J’ai pris la substance à 9 heures. J’ai très peu de souvenirs de la matinée. C’était le chaos. J’ai demandé à l’infirmière le lendemain si je m’étais plainte pendant cette période, si j’avais dit que c’était désagréable. Elle m’a répondu que non. Ensuite, l’après-midi, tout a changé. J’étais comme dans un musée d’art contemporain. C’était vraiment d’une beauté incroyable, alors que la pièce n’a rien d’incroyable. Il y a juste un petit tapis de yoga bleu. Le ciel et les graviers que je voyais par la fenêtre formaient des sortes de mandalas, tout me semblait beau. J’ai éprouvé une joie immense d’être baignée dans ce monde de grande beauté. Ce qui a émergé au cours de cette expérience, ce sont des sentiments d’amour et d’amour pour moi-même. Ça paraît banal, mais j’ai ressenti une énorme estime de moi-même face à ce que j’avais vécu dans ma vie, pour avoir réussi à traverser toutes ces difficultés. Ont défilé dans ma tête des personnes qui me sont chères: mes enfants – j’en ai trois –, mon compagnon et des amis proches. J’ai ressenti de l’amour envers tous ces êtres et leur amour réciproque.
La séance s’est terminée à 19 h 30. Je pouvais marcher mais j’étais encore complètement «stone», comme on dit. Ma fille et mon compagnon sont venus me chercher et on a mangé ensemble. Je leur ai demandé de ne pas parler: pour moi, c’était la perfection de l’instant présent. Dans la soirée, j’ai très peu dormi et j’ai eu comme une phase de réparation sur des événements de ma vie qui ont été difficiles. Je me suis retrouvée, comme si des boucles se finalisaient. J’ai vécu cette nuit comme un aboutissement d’un long travail que j’ai entrepris sur moi-même depuis des années.

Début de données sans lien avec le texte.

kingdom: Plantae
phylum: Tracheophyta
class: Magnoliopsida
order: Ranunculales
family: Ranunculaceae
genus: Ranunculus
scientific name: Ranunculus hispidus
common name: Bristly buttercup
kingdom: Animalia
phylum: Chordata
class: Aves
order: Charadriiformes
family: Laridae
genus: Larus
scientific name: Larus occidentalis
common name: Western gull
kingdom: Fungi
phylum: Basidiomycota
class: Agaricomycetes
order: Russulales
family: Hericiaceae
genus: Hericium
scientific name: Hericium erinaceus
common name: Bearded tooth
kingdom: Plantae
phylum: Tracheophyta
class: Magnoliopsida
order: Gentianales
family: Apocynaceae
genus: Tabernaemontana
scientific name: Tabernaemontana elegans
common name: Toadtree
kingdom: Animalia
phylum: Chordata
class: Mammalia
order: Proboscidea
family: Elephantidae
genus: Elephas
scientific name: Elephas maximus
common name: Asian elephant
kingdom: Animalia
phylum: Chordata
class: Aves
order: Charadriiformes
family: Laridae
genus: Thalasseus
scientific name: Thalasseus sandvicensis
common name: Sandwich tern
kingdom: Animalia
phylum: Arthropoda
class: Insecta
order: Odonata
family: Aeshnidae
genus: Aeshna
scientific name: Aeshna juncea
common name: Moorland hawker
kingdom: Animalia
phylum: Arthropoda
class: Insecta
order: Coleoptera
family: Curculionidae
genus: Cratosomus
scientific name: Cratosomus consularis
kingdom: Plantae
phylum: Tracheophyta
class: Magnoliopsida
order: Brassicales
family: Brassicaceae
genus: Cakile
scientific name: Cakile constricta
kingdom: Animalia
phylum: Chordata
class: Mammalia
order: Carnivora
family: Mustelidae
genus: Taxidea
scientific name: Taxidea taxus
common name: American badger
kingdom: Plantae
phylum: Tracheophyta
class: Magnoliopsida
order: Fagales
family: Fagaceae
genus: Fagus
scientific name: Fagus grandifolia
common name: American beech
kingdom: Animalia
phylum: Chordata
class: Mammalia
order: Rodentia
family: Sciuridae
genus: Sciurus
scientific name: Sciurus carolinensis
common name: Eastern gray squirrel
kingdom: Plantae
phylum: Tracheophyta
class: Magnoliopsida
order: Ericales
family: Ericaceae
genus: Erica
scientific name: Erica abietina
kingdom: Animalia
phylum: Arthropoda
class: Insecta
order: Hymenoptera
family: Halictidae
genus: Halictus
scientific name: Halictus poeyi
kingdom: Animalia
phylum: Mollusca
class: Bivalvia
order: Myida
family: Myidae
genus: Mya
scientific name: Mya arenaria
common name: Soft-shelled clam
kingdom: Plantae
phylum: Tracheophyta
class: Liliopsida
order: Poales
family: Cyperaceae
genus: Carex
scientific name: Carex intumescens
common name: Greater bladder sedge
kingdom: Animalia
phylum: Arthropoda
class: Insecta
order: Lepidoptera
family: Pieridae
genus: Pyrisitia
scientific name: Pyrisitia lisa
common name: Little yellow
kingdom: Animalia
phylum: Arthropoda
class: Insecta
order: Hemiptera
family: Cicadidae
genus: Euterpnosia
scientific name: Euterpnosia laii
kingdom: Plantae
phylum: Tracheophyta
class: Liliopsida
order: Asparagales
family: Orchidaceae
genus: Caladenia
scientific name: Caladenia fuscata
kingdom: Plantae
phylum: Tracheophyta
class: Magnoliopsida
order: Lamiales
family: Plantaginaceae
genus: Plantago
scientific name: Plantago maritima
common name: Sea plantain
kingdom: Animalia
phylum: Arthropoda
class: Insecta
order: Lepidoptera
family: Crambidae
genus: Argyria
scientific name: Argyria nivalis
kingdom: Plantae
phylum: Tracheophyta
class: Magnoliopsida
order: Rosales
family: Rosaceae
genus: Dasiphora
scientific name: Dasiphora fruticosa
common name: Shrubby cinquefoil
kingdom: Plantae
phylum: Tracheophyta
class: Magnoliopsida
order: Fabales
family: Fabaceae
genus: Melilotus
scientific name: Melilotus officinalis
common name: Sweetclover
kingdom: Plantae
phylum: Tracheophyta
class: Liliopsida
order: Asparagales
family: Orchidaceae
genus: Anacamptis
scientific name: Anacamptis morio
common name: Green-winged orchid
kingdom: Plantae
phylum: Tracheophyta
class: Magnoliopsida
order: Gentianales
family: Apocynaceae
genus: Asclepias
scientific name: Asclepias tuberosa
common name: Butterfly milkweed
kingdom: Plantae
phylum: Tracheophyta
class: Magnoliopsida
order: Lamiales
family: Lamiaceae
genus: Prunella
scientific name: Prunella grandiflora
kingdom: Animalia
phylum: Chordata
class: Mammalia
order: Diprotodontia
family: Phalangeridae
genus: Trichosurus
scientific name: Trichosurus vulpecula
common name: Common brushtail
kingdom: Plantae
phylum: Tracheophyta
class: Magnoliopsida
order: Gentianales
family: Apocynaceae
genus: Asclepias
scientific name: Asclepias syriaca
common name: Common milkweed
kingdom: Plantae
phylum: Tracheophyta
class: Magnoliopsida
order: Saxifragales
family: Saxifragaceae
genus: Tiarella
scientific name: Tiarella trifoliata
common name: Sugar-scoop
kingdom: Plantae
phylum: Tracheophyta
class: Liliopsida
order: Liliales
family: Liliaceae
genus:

Chaque personne aura une expérience différente selon le chemin qu’elle a parcouru. En ce qui me concerne, je ressens plus de paix et d’acceptation envers mon entourage. J’ai gardé cette sensation d’amour qui est très profond. Le lien aux autres, notamment un deuil très douloureux qui date d’une vingtaine d’années maintenant, en est ressorti comme transformé.
Mon intention de départ était d’explorer la paix. J’ai bien sûr essayé de me représenter ce que j’allais vivre: j’ai regardé je ne sais combien de vidéos sur YouTube, mais l’expérience que j’ai vécue n’a rien eu à voir avec ce que j’avais prévu et anticipé. Il faut du lâcher-prise et faire confiance au processus. J’ai tout essayé: le «mindfulness», la respiration holotropique et plein d’autres choses. L’expérience sous LSD n’a rien à voir.»